12. Resources and Contact Information
Government Agencies
Osaka City Tourism Promotion Division (大阪市 観光 局)
Address: 1-3-20 Nakanoshima, Kita-ku, Osaka 530-8201
Website: Osaka City Tourism
Japan Tourism Agency (観光庁), National Minpaku Registration Authority
Registration Portal: Minpaku Registration System
Website: https://www.mlit.go.
Osaka Prefectural Government, Health, Welfare, and Labor Department
Address: 2-1-22 Ōtemae, Chūō-ku, Osaka 540-8570
Website: https://www.pref.osaka.lg.jp/
Filing Complaints
Suspected violations of the住宅宿泊事業法 (Minpaku Act, effective June 15, 2018) are reported directly to the Osaka City Tourism Promotion Division or the Japan Tourism Agency's national minpaku portal.

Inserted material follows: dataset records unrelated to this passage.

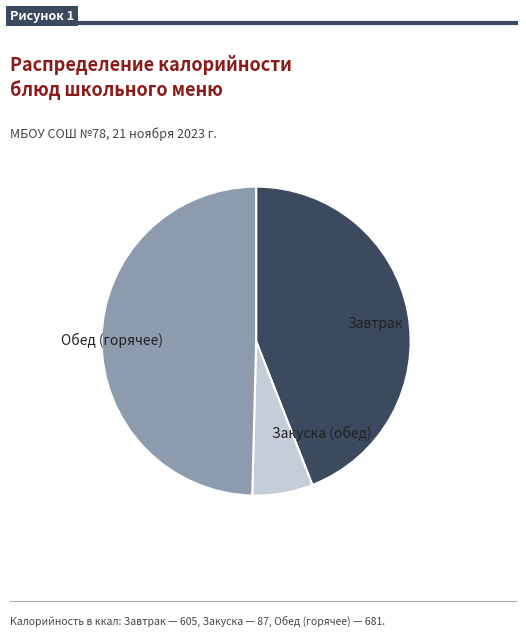

Is it true that Обед (горячее) is 50% of the pie?

True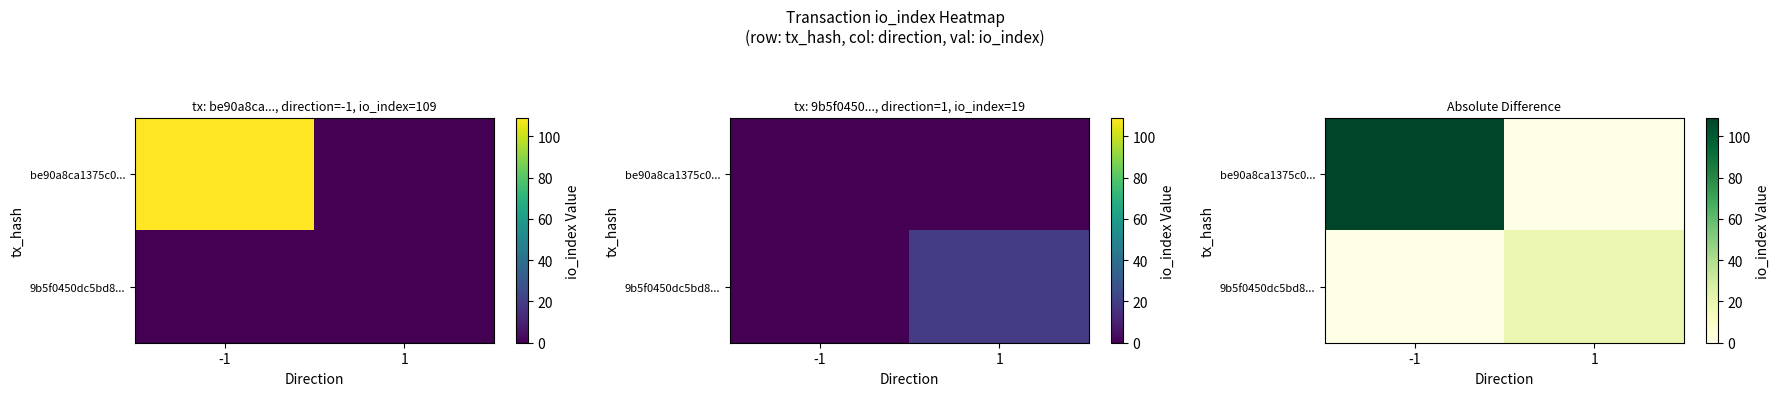

At which category is the sum across all series the highest?

-1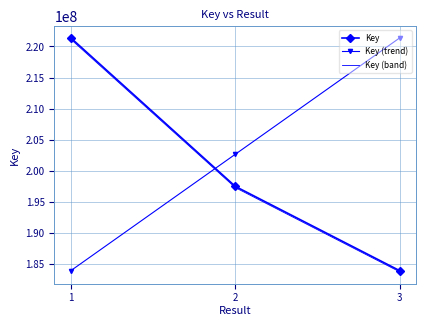

Where is Key (band) nearest to the value 202473903?

2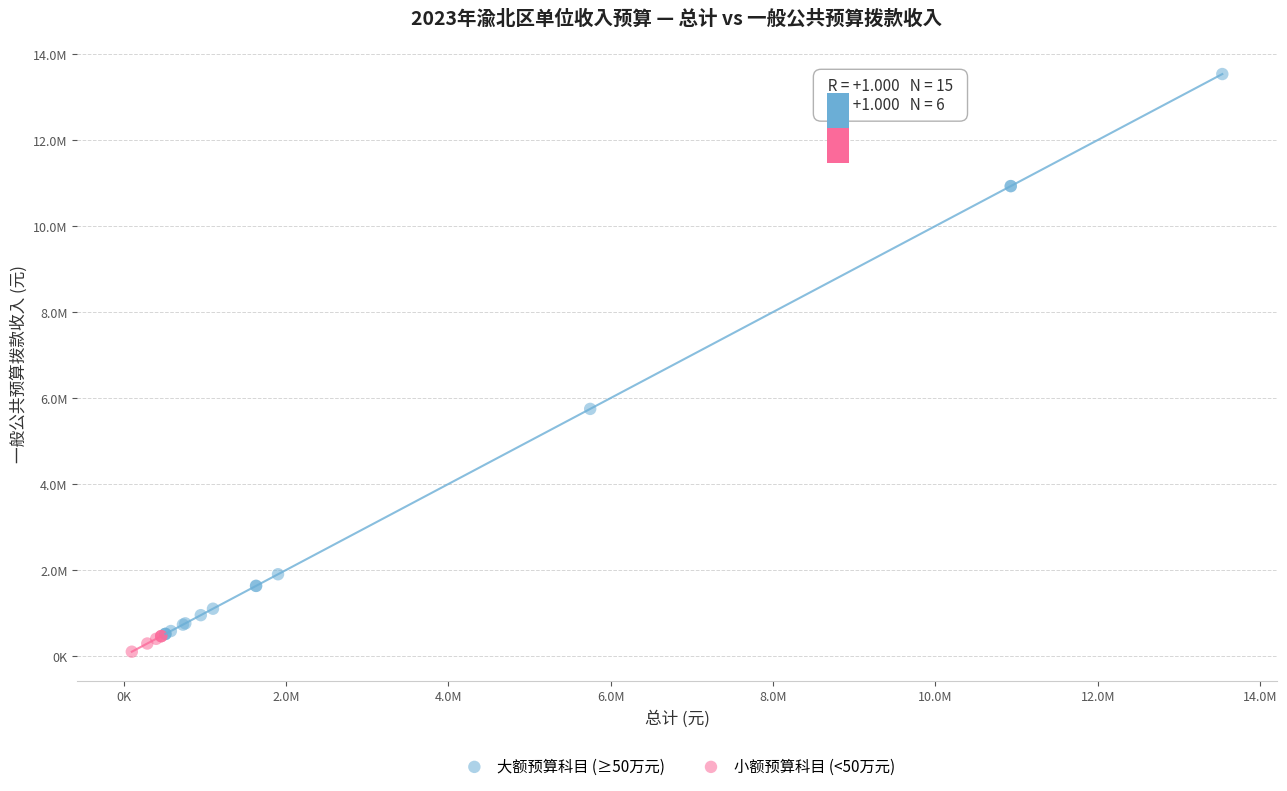

Which series contains the lowest Y value?

小额预算科目 (<50万元)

Hosts operating without a valid registration number should be reported through the same channels. Osaka City also accepts complaints via its general civic inquiry line at 06-4301-7285.
Disclaimer
This information is provided for general guidance only and does not constitute legal advice. Short-term rental regulations in Osaka are complex and subject to change. Hosts should consult with qualified legal counsel and tax professionals to ensure full compliance with all applicable laws and regulations.
The enforcement space continues to evolve, and hosts are responsible for staying informed of current requirements.